SpaceX, the private rocket launching company owned by Elon Musk, has had successes lately with commercial satellite launches. On 1 May 2017, they launched the military satellite NROL-76 from historic Launch Complex 39A at the Kennedy Space Center in Florida. Another major accomplishment by SpaceX is the successful landings and re-use of the stage 1 booster of the Falcon 9 rocket. This has never been done before, not even by NASA. The way I see it, that story deserves some explanation.

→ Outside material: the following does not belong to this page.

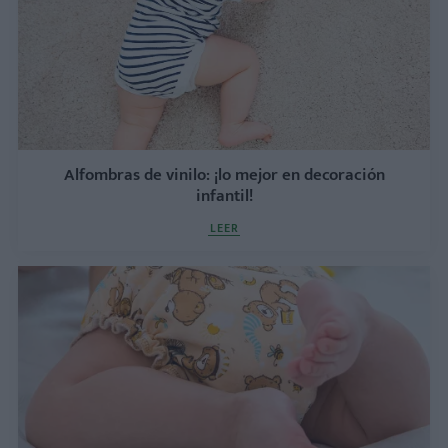
Alfombras de vinilo: ¡lo mejor en decoración
infantil!
LEER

Watch this compilation of clips from the most recent booster landing, their 4th. The landing takes place on an unused pad not far from launch complex 39A a short distance up the coast. I wondered what flight path the stage 1 booster took to allow it to return back to this spot near the launch site. Most of its fuel had been used to get it and the stage 2 payload to high altitude, far downrange, and going very fast. The flight needed to be very efficient.
Most Rocket Launches
Rockets launched from Cape Canaveral head out over the Atlantic generally in an easterly direction so as not to endanger populated areas. Plus, the eastward rotation of the Earth gives the rocket an assist in speed of over 900 mph from Florida. This graphic depicts a typical launch from the Cape to the east. Note the coastline of Florida and the Bahamas to the right. The red zones are areas where boats have been cleared.
Below is the same graphic looking to the south. Stage 1 boosters typically follow the light colored path that descends back down to the ocean into the rectangular red zone. Boosters might be recovered and reused as they were with the space shuttle program. The red line that goes off the left edge of the graphic is the path of stage 2 with the payload headed for orbit. SpaceX was the first to successfully place a barge in the red zone and land the stage 1 booster on it.
After the SpaceX stage 1 booster separates from stage 2, the booster turns 180˚ around and fires 3 of its 9 engines. This reverse thrust slows it down for the descent to the surface. It continues in reverse to the barge floating in position for the landing.
Landing Back Near The Launch Site
Here are two graphics showing the flight path of the SpaceX rockets when the booster returns to land near the launch site. Notice the loop-back path that comes back near the launch site. That is the path of the stage 1 booster. The long curving path in red is the that of the stage 2 with the payload headed for orbit.
What are the mechanics needed to get the stage 1 booster to make such a loopback maneuver? This next graphic should help show what needs to happen. After about two and a half minutes from launch, the 9 booster main engines turn off. Stage 1 separates from stage 2. Stage 1 begins a turn-around and starts firing 3 of its 9 engines for a time in what is called a boostback burn. It slows down from over 1600 m/s to the east to about 600 m/s to the west. The engine burns direct the booster upward and back west toward coastline. Meanwhile, the stage 2 engine burn continues to place the payload into orbit.
After the stage 1 boostback burn, the booster coasts up and over the high point of its arc. It continues to turn around to put the engines in the leading end, directed toward the ground. After going over the apex of the arc, it continues in free-fall toward Earth picking up speed as it re-enters the atmosphere.
As the stage 1 booster falls faster, it nears a red section in the flight path below the label in this next graphic. That red section is where the booster does a re-entry engine burn to slow it down from about 1300 to 360 m/s. It is still about 25-30 miles up when that takes place. The engines are off and the fall continues but at a much slower rate.
At an altitude of about 4 miles, the stage 1 booster fires 1 of the 9 engines to slow it for the landing.
One final video from the May 1 launch shows the separation of stage 1 from stage 2. The booster turns and ignites the boostback burn. The video then shows the booster doing the re-entry burn described above. The next part of the video shows a close-up of the falling booster just before the final landing burn takes place. Last is the successful landing.
I want to acknowledge the help of a web page called Flight Club maintained by Declan Murphy. The images used in this post are from screenshots off of his simulator. I thank him for his work.
The site is a fabulous simulator of rocket flights. Declan has built the launch scenarios for many of the SpaceX flights such as this one. The link to that flight takes you to an Earth view. In a few seconds, the view shifts to a close-up of the launch pad. Lift-off occurs soon after. Zoom in or out, drag to rotate views, shift-drag to move laterally, play with the clock device in the lower left. You can’t break anything. Users can also build their own scenario from the online tools he provides.